On Stranger Tides by Tim Powers
When I saw the previews for the first Pirates of the Caribbean, I was convinced that someone was making a film from this book. As it turns out, that will be Pirates movie #4. However the film turns out, the book is a series of adventures on sea and on land that are both colorful and chilling. Powers' premise is magic is destroyed by iron. In Europe, where iron making has gone on for millennia, the last bits of magic are all but gone. But in the Caribbean and along the wild costs of America, the world is very, very strange indeed. The story moves from piracy on the seas to a bizarre trek through Florida in search of the Fountain of Youth, and the action through the whole book is enough to remind you of a deck pitching in a storm.

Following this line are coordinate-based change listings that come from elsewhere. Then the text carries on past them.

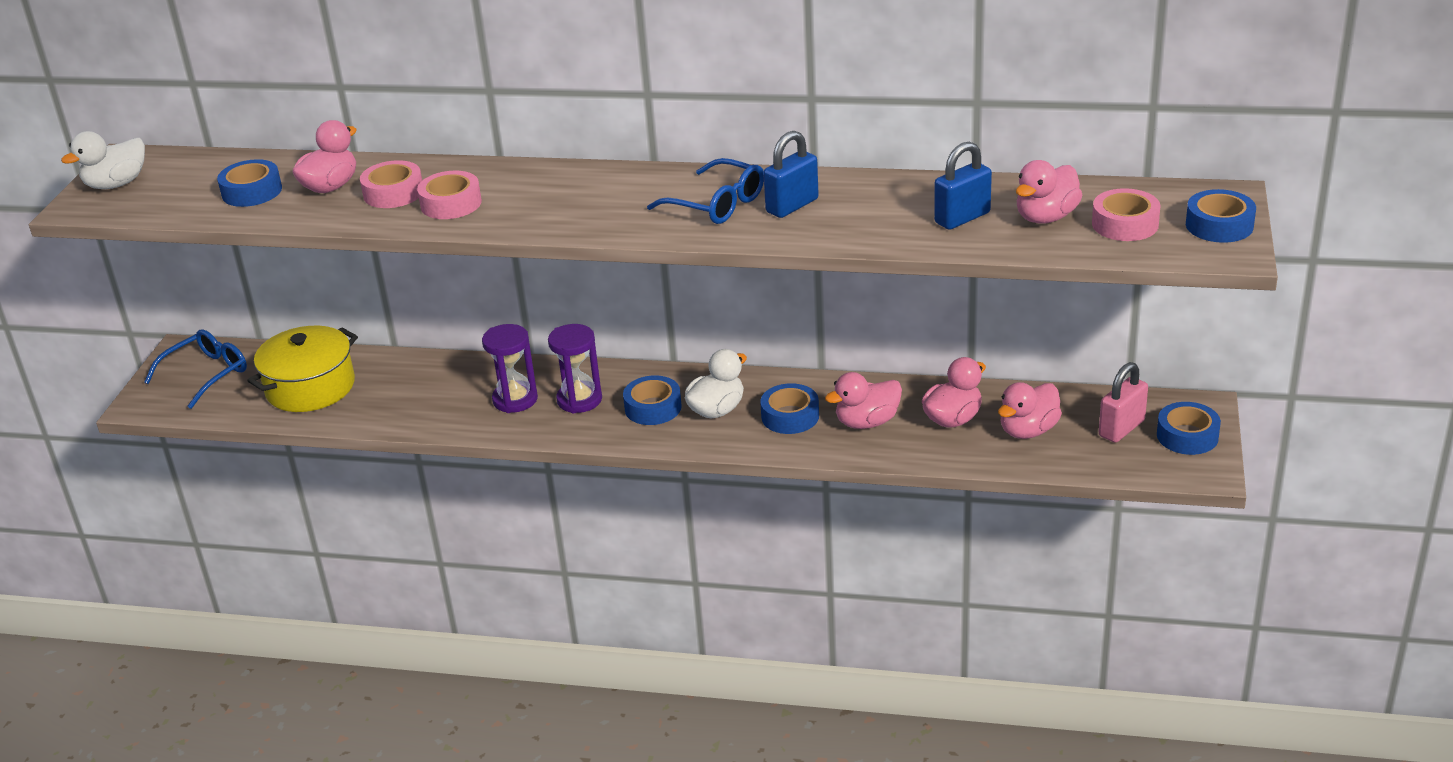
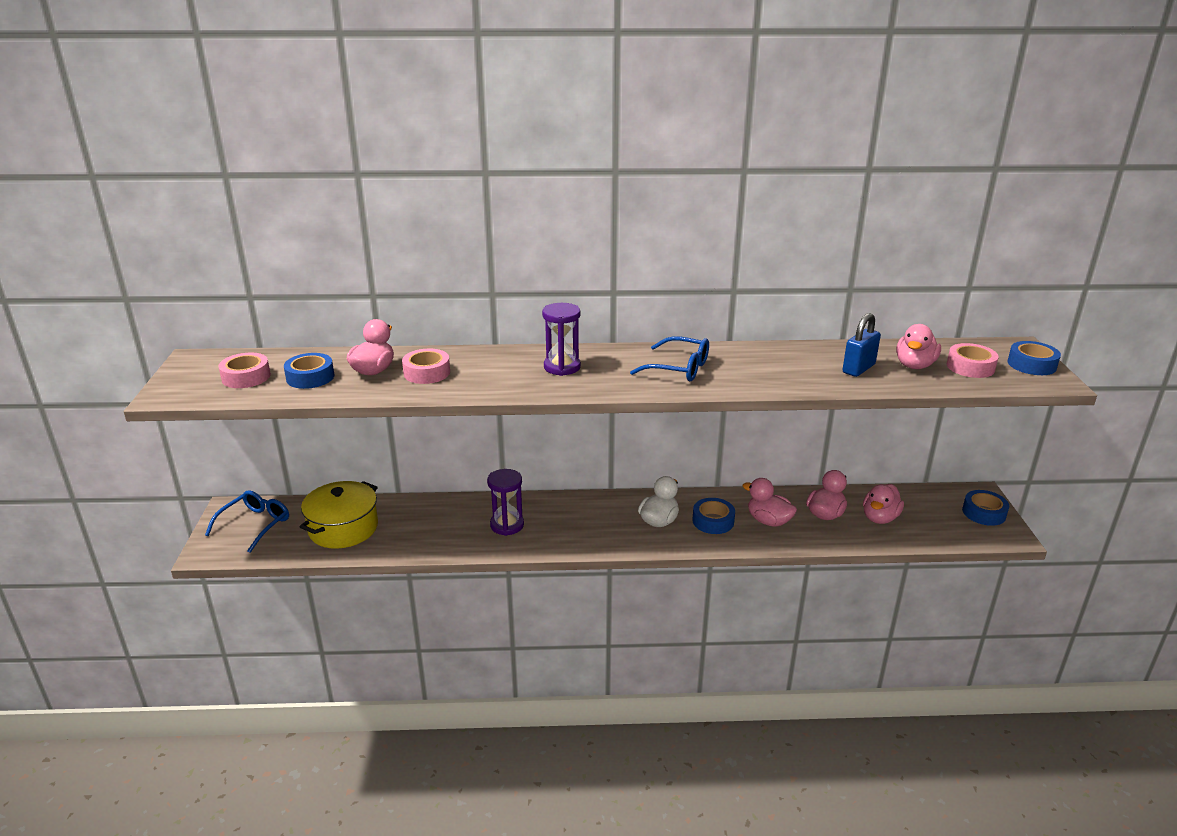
camera: 15 degrees left, 5 degrees down
white duck [61,131,145,189] -> none
pink tape [417,171,482,219] -> pink tape moved to [218,353,271,388]
purple hourglass [548,324,602,413] -> purple hourglass moved to [542,303,581,376]
blue tape [623,375,682,425] -> none
blue padlock [763,131,819,218] -> none
pink duck [825,372,902,429] -> pink duck turned 75 degrees clockwise [743,478,797,527]
pink padlock [1099,362,1148,443] -> none

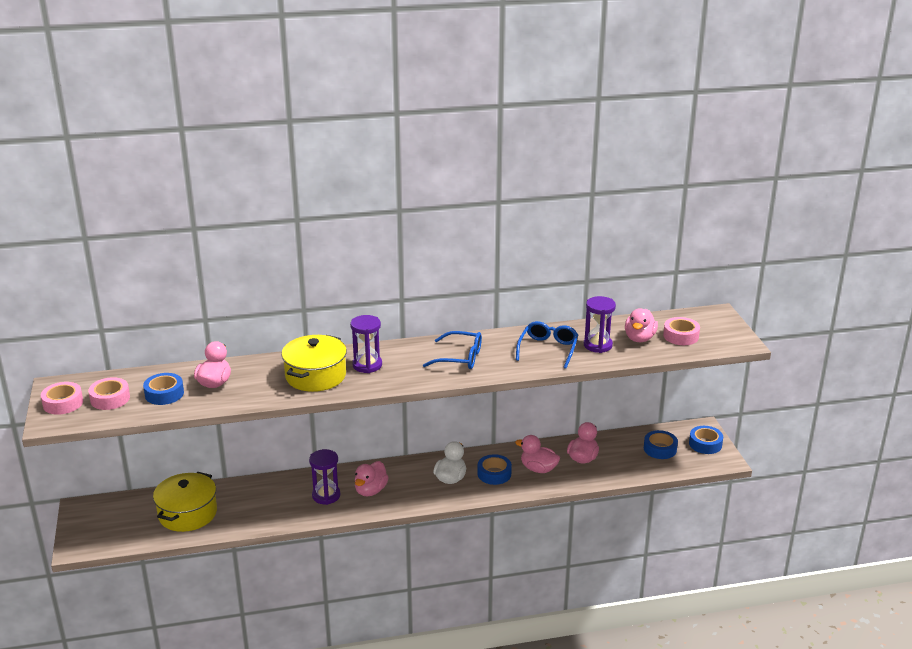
camera: 10 degrees left, 0 degrees up
blue glasses [205,490,289,553] -> blue glasses moved to [516,321,578,369]
pink tape [402,349,450,384] -> pink tape moved to [41,382,83,415]
blue padlock [842,313,881,377] -> purple hourglass [584,296,616,353]
pink duck [863,484,904,524] -> pink duck moved to [355,461,389,496]
blue tape [1008,341,1061,375] -> blue tape moved to [644,430,678,459]
none -> yellow pot [281,335,347,392]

Midshipman's Hope by David Feintuch
Finally, how about a sea story in which there is no sea? The UNS Hibernia is not an ocean-going vessel, instead it's a massive starship delivering colonists to a planet in a voyage that takes over a year. For Midshipman Nicholas Seafort, the early part of the journey is about learning his place on board the ship -- a ship whose social structure is very consciously modeled after the British Navy of Hornblower and Aubrey. Seafort takes his lumps (literally) in the wardroom, and has barely begun his career when a devastating accident takes out a good portion of those on board the Hibernia, including all of the ship's senior officers. Left to command a damaged ship filled with hundreds of terrified passengers, Seafort faces tough decisions if there is any chance of bringing Hibernia to the end of its journey. Feintuch clearly modeled not just his space navy, but the structure of his book on Hornblower's adventures, and at times it has feel of a set of connected shorts rather than a satisfying whole. But overall this is a romp with enough mutiny and mayhem to satisfy any old salt.